How Healthy is Your Workplace?
Considering the amount of time we spend at work, our health at work determines not only a large part of how we feel during the day, but how we feel in life.
Medical Training is Woefully Incomplete
While I was trained in medical school and residency how to recognize emergencies, stop the flow of bleeding, save lives, my medical training lacked one crucial element: how to survive misogyny in medicine.
We've all heard how the confident, competent businessman is "assertive"; yet the female version is a "bitch".
Witness this scene: At my former group practice, midwives and physicians worked together. On the surface there was harmony most of the time. However, there was always this undercurrent of I don't know what--jealousy?
The doctors and midwives were attending our weekly practice meeting. The only male in the group was my senior partner, Jim. The content of the meeting was how to handle declining reimbursement for the midwives who were doing the bulk of the deliveries. In the context of this difficult issue, Jim said with a sneer to Karen, the best midwife of the group, "A garbage keeper could do your job." All the rest of us (four women) looked around at each other in stunned silence. No one knew quite how to respond to such a blatantly hostile statement in a meeting of professionals. Not only was Jim insulting the midwife, Karen's, professional training, experience, and skill; he was insulting me, for I had chosen Karen to deliver my second child; and he insulted all of women's pregnancy care by likening it to picking up the garbage.
And the sad thing was...he got a way with it! Not a single person had the guts to say to him his remark was inappropriate. I think the practice manager may have spoken with him later about it, but even of that I'm not sure.

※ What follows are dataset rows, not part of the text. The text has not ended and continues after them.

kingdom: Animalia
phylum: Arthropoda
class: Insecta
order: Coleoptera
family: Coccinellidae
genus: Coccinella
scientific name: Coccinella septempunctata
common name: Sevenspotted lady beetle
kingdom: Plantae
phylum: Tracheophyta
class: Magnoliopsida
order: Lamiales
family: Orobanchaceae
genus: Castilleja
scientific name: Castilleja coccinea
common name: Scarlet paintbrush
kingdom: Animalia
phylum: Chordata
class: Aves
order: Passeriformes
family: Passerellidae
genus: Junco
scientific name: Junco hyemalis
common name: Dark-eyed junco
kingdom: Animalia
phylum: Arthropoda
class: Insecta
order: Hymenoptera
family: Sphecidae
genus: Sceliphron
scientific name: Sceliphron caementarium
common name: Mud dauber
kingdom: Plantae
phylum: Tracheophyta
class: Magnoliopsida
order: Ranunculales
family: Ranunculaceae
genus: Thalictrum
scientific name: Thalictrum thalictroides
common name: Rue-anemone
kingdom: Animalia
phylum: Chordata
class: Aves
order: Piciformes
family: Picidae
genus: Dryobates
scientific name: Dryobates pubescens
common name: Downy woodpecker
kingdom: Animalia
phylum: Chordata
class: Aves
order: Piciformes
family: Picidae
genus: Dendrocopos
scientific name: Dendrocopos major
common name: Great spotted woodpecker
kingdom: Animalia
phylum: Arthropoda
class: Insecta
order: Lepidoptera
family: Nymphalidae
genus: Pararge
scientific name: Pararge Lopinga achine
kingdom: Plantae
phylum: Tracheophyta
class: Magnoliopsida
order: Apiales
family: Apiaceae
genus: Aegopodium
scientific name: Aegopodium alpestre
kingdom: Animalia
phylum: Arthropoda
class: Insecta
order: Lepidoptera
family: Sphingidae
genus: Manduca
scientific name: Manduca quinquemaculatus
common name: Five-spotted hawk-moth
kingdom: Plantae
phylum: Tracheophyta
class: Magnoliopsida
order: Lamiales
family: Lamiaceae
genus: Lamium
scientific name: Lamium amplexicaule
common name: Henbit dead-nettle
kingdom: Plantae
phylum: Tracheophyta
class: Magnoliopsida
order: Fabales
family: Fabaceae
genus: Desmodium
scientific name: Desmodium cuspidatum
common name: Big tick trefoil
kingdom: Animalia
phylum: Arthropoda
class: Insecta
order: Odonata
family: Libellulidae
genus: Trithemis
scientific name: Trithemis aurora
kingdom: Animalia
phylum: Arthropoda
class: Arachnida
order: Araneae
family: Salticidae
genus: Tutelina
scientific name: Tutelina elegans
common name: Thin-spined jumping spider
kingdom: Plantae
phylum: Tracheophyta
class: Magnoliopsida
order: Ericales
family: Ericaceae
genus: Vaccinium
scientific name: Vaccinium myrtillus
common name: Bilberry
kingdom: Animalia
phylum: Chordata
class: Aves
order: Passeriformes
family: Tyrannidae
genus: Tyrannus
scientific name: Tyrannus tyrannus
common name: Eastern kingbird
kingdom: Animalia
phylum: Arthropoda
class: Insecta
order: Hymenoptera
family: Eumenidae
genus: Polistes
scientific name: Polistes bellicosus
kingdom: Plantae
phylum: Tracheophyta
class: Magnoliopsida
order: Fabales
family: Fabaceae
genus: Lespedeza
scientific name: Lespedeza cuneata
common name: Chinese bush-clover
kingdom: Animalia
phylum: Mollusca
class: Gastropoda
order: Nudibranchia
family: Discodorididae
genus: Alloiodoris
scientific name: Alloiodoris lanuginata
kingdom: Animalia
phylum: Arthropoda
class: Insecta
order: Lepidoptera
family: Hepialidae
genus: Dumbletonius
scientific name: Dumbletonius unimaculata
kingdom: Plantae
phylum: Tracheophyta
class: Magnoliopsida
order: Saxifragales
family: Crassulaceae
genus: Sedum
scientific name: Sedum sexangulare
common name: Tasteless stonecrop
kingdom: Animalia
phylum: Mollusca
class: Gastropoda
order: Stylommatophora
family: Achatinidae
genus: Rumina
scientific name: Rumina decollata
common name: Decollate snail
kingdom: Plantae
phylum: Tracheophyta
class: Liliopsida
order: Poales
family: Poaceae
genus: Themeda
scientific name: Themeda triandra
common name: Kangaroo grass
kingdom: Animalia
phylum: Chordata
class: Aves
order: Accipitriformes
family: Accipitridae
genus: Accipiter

This wasn't the first or last in a series of misogynistic statements by Jim toward Karen or myself. I'm not sure why he singled out the two of us--maybe because since we were the most driven and productive people in the practice we incited jealously. Who knows? It doesn't matter.
Here's what matters: Over the years I endured disparaging remarks from Jim about everything from my looks to my wardrobe to my politics to my sport. I withstood this all in silence for I knew saying what needed to be said would cause a blow out. And it eventually did. Ultimately, though, it's best for mine and Karen's health. When your work environment is toxic sometimes the best solution is to get out before the poison kills you.
Have you had experiences in the workplace that have impacted your health?
What was the nature of these experiences?
How did you deal with them?
Have you founds ways to successfully navigate a "toxic" work environment.